IBM InfoSphere Streams Version 4.1.0

Use cases and application types

Telecommunications companies often have a similar set of requirements and challenges that can be solved with InfoSphere® Streams applications that use the Telecommunications Event Data Analytics application framework.

Often, these companies must find a way to handle the following tasks:
  • Ingest and process data from telecommunications networks (metadata, message contents)
  • Enrich network data with customer data, for example, the subscriber type
  • Store records in a data warehouse for downstream applications and archival purposes
  • Filter and detect specific events, for example, dropped calls
  • Provide usage data and KPIs, for example, per subscriber, per cell, and per service
Some of their typical use cases are:
  • Revenue assurance and business intelligence
  • Campaign management
  • User experience, user behavior & statistics
  • Network and services usage
  • Fraud detection
The primary challenges that these companies face are:
  • Dealing with different network elements (types and vendors) and data formats
  • Achieving high reliability without data loss and consistent end-to-end processing
Their typical processing steps and non-functional requirements are:
  • Reading, parsing, and decoding ASN.1, binary, and ASCII data records from various network elements
  • Dealing with multiple input directories, file types, and priorities
  • De-duplicating input data at the file and data level, for example, one week worth of data
  • Looking up data from large static tables to enrich network data
  • Grouping processing for load sharing
  • Checkpointing intermediate data and status regularly for recovery
  • Loading data into databases with high throughput
  • Scaling applications flexibly
  • Implementing custom business logic into reliable and proven framework application

Application Types

The following examples outline the typical applications, their requirements, and the features that the application framework provides or supports.

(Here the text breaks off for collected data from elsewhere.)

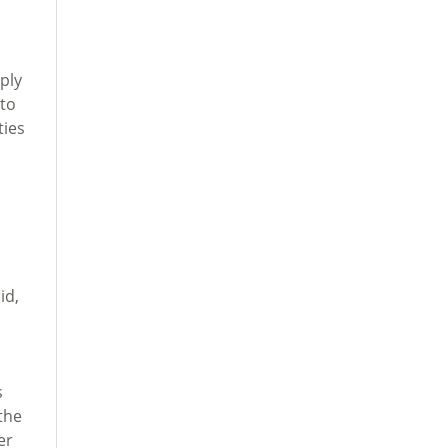
ply
 to
ties
id,
s
the
er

Extract-Transform-Load (ETL) applications

ETL applications extract data from multiple data sources in multiple formats (CSV, ASN.1, or other binary formats), transform the data for storage in a proper and unified format or structure, and load it into a database or data warehouse.

Typical transformation types are listed in the following table. The types that are built-in or supported by the application framework are marked with an asterisk (*):
  • Selecting a subset of records (filtering) or of the available data (reduction) (*)
  • Applying any form of simple or complex validation (*)
  • Translating values, for example, 1 to male or male to M (*)
  • Deriving new calculated values (*)
  • Sorting records
  • Joining data from multiple sources
  • Deduplicating data (*)
  • Aggregating data (*)
  • Generating surrogate keys (*)
  • Turning multiple columns into multiple rows (*)
  • Turning multiple rows into multiple columns
  • Splitting a column into multiple columns (*)
  • Disaggregating repeating data
  • Looking up relevant or referential data for slowly changing dimensions (*)

The applications that use the application framework load the data into simple flat CSV files that can be loaded into databases or data warehouses using other InfoSphere Streams toolkits or the DbLoader application on GitHub in the IBMStreams/samples directory.

Related link: Extract, transform, load

Campaign Management applications

Campaign management systems target customer groups according to selected criteria. The system sends campaign-related materials, such as special offers, to targeted customers. For example, a telecommunications company has a customer who experienced five dropped calls a day. This customer receives a discount or free minutes to prevent contract cancellation. Or, another customer only calls five numbers receives an offer to pay, for example, a small fee but gets a discount for each call to these five numbers.

Typical KPIs are:
  • Number of dropped calls within a time period
  • Voice minutes within a time period
  • Voucher recharges within a time period

The source systems for such a system can be mobile network elements, such as a mobile switching center (MSC) that stores call details records (CDRs).

An InfoSphere Streams application that uses the application framework extracts and transforms the input data, calculates the required KPIs in near real-time, and sends events in case of crossed thresholds to another system that is responsible for providing the appropriate offer.